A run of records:
══════

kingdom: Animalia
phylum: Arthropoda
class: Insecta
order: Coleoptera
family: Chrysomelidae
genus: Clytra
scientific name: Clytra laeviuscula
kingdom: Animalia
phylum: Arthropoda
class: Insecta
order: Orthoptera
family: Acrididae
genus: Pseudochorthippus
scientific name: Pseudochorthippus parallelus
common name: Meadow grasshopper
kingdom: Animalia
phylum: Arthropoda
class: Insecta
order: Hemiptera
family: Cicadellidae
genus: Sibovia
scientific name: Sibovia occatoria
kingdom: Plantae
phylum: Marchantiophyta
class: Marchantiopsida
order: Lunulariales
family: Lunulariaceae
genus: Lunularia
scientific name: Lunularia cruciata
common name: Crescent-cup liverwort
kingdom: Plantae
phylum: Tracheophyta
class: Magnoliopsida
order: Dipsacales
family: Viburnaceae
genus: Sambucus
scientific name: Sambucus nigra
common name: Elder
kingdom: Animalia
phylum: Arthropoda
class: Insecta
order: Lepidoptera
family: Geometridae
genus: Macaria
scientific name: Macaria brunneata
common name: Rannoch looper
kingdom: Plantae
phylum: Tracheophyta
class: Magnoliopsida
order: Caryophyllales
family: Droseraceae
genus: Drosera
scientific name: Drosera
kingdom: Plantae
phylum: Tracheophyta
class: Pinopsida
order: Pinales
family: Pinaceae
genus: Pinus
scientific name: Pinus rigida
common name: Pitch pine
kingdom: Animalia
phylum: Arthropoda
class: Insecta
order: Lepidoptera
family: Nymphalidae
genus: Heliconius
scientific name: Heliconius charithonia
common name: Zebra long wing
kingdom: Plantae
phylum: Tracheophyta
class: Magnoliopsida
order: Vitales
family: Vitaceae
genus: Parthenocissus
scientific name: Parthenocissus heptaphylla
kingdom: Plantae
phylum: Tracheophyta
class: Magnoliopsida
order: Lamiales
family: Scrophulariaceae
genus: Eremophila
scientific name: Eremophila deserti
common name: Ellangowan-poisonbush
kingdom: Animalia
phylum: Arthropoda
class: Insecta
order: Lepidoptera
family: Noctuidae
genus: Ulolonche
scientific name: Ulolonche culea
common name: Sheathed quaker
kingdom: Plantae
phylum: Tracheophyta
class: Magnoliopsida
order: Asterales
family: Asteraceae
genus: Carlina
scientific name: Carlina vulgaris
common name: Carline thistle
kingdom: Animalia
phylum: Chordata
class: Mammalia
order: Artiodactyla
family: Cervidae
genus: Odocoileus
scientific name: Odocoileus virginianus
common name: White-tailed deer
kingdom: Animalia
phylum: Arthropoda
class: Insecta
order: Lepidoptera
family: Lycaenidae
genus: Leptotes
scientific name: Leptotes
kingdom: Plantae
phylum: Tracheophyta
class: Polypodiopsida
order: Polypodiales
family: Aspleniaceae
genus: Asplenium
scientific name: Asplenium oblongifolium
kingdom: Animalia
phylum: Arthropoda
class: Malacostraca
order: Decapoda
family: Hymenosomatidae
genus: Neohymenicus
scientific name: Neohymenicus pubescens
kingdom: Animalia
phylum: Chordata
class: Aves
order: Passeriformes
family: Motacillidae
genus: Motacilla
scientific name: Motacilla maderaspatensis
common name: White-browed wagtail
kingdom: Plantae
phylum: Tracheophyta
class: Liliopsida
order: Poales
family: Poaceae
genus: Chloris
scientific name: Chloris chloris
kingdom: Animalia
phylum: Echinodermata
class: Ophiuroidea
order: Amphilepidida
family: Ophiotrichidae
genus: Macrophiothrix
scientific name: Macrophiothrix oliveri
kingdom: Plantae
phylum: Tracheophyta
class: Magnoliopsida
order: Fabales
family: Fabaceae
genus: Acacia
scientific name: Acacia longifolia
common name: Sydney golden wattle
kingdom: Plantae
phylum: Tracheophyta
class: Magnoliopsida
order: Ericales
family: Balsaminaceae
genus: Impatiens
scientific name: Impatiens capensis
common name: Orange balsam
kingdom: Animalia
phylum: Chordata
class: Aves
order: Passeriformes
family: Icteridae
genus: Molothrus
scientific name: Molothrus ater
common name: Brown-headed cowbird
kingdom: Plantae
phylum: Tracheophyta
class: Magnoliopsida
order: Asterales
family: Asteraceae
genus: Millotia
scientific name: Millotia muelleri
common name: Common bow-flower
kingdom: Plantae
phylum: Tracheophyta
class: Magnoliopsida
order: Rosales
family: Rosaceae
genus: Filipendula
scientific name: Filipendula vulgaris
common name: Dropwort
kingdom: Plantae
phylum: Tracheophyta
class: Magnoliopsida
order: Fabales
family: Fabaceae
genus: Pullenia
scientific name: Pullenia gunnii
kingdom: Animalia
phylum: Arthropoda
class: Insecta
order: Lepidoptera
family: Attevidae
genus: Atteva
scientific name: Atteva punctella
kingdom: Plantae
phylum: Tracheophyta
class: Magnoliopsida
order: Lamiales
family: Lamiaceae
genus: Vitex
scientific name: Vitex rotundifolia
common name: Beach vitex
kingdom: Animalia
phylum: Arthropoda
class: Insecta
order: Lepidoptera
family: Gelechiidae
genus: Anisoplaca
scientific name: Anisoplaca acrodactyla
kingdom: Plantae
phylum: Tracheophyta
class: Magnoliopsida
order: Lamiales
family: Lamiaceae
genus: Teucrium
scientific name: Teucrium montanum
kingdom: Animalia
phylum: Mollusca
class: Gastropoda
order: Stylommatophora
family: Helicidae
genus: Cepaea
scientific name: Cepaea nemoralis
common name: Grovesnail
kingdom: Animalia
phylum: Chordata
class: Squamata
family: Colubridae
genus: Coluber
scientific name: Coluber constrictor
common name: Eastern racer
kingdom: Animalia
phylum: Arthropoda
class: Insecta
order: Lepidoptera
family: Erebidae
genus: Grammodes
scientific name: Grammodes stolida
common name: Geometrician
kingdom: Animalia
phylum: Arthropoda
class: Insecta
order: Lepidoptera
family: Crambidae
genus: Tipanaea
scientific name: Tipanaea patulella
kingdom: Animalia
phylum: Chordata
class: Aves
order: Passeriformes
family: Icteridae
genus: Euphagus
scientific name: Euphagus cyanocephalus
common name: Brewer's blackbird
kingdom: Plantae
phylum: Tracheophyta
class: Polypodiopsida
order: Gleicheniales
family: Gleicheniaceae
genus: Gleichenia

══════

GIVEN INSTRUCTION:
Rewrite the lines of all the records above, changing every "common name" to "vernacular name" and leaving everything else unchanged.

THE SOLUTION:
kingdom: Animalia
phylum: Arthropoda
class: Insecta
order: Coleoptera
family: Chrysomelidae
genus: Clytra
scientific name: Clytra laeviuscula
kingdom: Animalia
phylum: Arthropoda
class: Insecta
order: Orthoptera
family: Acrididae
genus: Pseudochorthippus
scientific name: Pseudochorthippus parallelus
vernacular name: Meadow grasshopper
kingdom: Animalia
phylum: Arthropoda
class: Insecta
order: Hemiptera
family: Cicadellidae
genus: Sibovia
scientific name: Sibovia occatoria
kingdom: Plantae
phylum: Marchantiophyta
class: Marchantiopsida
order: Lunulariales
family: Lunulariaceae
genus: Lunularia
scientific name: Lunularia cruciata
vernacular name: Crescent-cup liverwort
kingdom: Plantae
phylum: Tracheophyta
class: Magnoliopsida
order: Dipsacales
family: Viburnaceae
genus: Sambucus
scientific name: Sambucus nigra
vernacular name: Elder
kingdom: Animalia
phylum: Arthropoda
class: Insecta
order: Lepidoptera
family: Geometridae
genus: Macaria
scientific name: Macaria brunneata
vernacular name: Rannoch looper
kingdom: Plantae
phylum: Tracheophyta
class: Magnoliopsida
order: Caryophyllales
family: Droseraceae
genus: Drosera
scientific name: Drosera
kingdom: Plantae
phylum: Tracheophyta
class: Pinopsida
order: Pinales
family: Pinaceae
genus: Pinus
scientific name: Pinus rigida
vernacular name: Pitch pine
kingdom: Animalia
phylum: Arthropoda
class: Insecta
order: Lepidoptera
family: Nymphalidae
genus: Heliconius
scientific name: Heliconius charithonia
vernacular name: Zebra long wing
kingdom: Plantae
phylum: Tracheophyta
class: Magnoliopsida
order: Vitales
family: Vitaceae
genus: Parthenocissus
scientific name: Parthenocissus heptaphylla
kingdom: Plantae
phylum: Tracheophyta
class: Magnoliopsida
order: Lamiales
family: Scrophulariaceae
genus: Eremophila
scientific name: Eremophila deserti
vernacular name: Ellangowan-poisonbush
kingdom: Animalia
phylum: Arthropoda
class: Insecta
order: Lepidoptera
family: Noctuidae
genus: Ulolonche
scientific name: Ulolonche culea
vernacular name: Sheathed quaker
kingdom: Plantae
phylum: Tracheophyta
class: Magnoliopsida
order: Asterales
family: Asteraceae
genus: Carlina
scientific name: Carlina vulgaris
vernacular name: Carline thistle
kingdom: Animalia
phylum: Chordata
class: Mammalia
order: Artiodactyla
family: Cervidae
genus: Odocoileus
scientific name: Odocoileus virginianus
vernacular name: White-tailed deer
kingdom: Animalia
phylum: Arthropoda
class: Insecta
order: Lepidoptera
family: Lycaenidae
genus: Leptotes
scientific name: Leptotes
kingdom: Plantae
phylum: Tracheophyta
class: Polypodiopsida
order: Polypodiales
family: Aspleniaceae
genus: Asplenium
scientific name: Asplenium oblongifolium
kingdom: Animalia
phylum: Arthropoda
class: Malacostraca
order: Decapoda
family: Hymenosomatidae
genus: Neohymenicus
scientific name: Neohymenicus pubescens
kingdom: Animalia
phylum: Chordata
class: Aves
order: Passeriformes
family: Motacillidae
genus: Motacilla
scientific name: Motacilla maderaspatensis
vernacular name: White-browed wagtail
kingdom: Plantae
phylum: Tracheophyta
class: Liliopsida
order: Poales
family: Poaceae
genus: Chloris
scientific name: Chloris chloris
kingdom: Animalia
phylum: Echinodermata
class: Ophiuroidea
order: Amphilepidida
family: Ophiotrichidae
genus: Macrophiothrix
scientific name: Macrophiothrix oliveri
kingdom: Plantae
phylum: Tracheophyta
class: Magnoliopsida
order: Fabales
family: Fabaceae
genus: Acacia
scientific name: Acacia longifolia
vernacular name: Sydney golden wattle
kingdom: Plantae
phylum: Tracheophyta
class: Magnoliopsida
order: Ericales
family: Balsaminaceae
genus: Impatiens
scientific name: Impatiens capensis
vernacular name: Orange balsam
kingdom: Animalia
phylum: Chordata
class: Aves
order: Passeriformes
family: Icteridae
genus: Molothrus
scientific name: Molothrus ater
vernacular name: Brown-headed cowbird
kingdom: Plantae
phylum: Tracheophyta
class: Magnoliopsida
order: Asterales
family: Asteraceae
genus: Millotia
scientific name: Millotia muelleri
vernacular name: Common bow-flower
kingdom: Plantae
phylum: Tracheophyta
class: Magnoliopsida
order: Rosales
family: Rosaceae
genus: Filipendula
scientific name: Filipendula vulgaris
vernacular name: Dropwort
kingdom: Plantae
phylum: Tracheophyta
class: Magnoliopsida
order: Fabales
family: Fabaceae
genus: Pullenia
scientific name: Pullenia gunnii
kingdom: Animalia
phylum: Arthropoda
class: Insecta
order: Lepidoptera
family: Attevidae
genus: Atteva
scientific name: Atteva punctella
kingdom: Plantae
phylum: Tracheophyta
class: Magnoliopsida
order: Lamiales
family: Lamiaceae
genus: Vitex
scientific name: Vitex rotundifolia
vernacular name: Beach vitex
kingdom: Animalia
phylum: Arthropoda
class: Insecta
order: Lepidoptera
family: Gelechiidae
genus: Anisoplaca
scientific name: Anisoplaca acrodactyla
kingdom: Plantae
phylum: Tracheophyta
class: Magnoliopsida
order: Lamiales
family: Lamiaceae
genus: Teucrium
scientific name: Teucrium montanum
kingdom: Animalia
phylum: Mollusca
class: Gastropoda
order: Stylommatophora
family: Helicidae
genus: Cepaea
scientific name: Cepaea nemoralis
vernacular name: Grovesnail
kingdom: Animalia
phylum: Chordata
class: Squamata
family: Colubridae
genus: Coluber
scientific name: Coluber constrictor
vernacular name: Eastern racer
kingdom: Animalia
phylum: Arthropoda
class: Insecta
order: Lepidoptera
family: Erebidae
genus: Grammodes
scientific name: Grammodes stolida
vernacular name: Geometrician
kingdom: Animalia
phylum: Arthropoda
class: Insecta
order: Lepidoptera
family: Crambidae
genus: Tipanaea
scientific name: Tipanaea patulella
kingdom: Animalia
phylum: Chordata
class: Aves
order: Passeriformes
family: Icteridae
genus: Euphagus
scientific name: Euphagus cyanocephalus
vernacular name: Brewer's blackbird
kingdom: Plantae
phylum: Tracheophyta
class: Polypodiopsida
order: Gleicheniales
family: Gleicheniaceae
genus: Gleichenia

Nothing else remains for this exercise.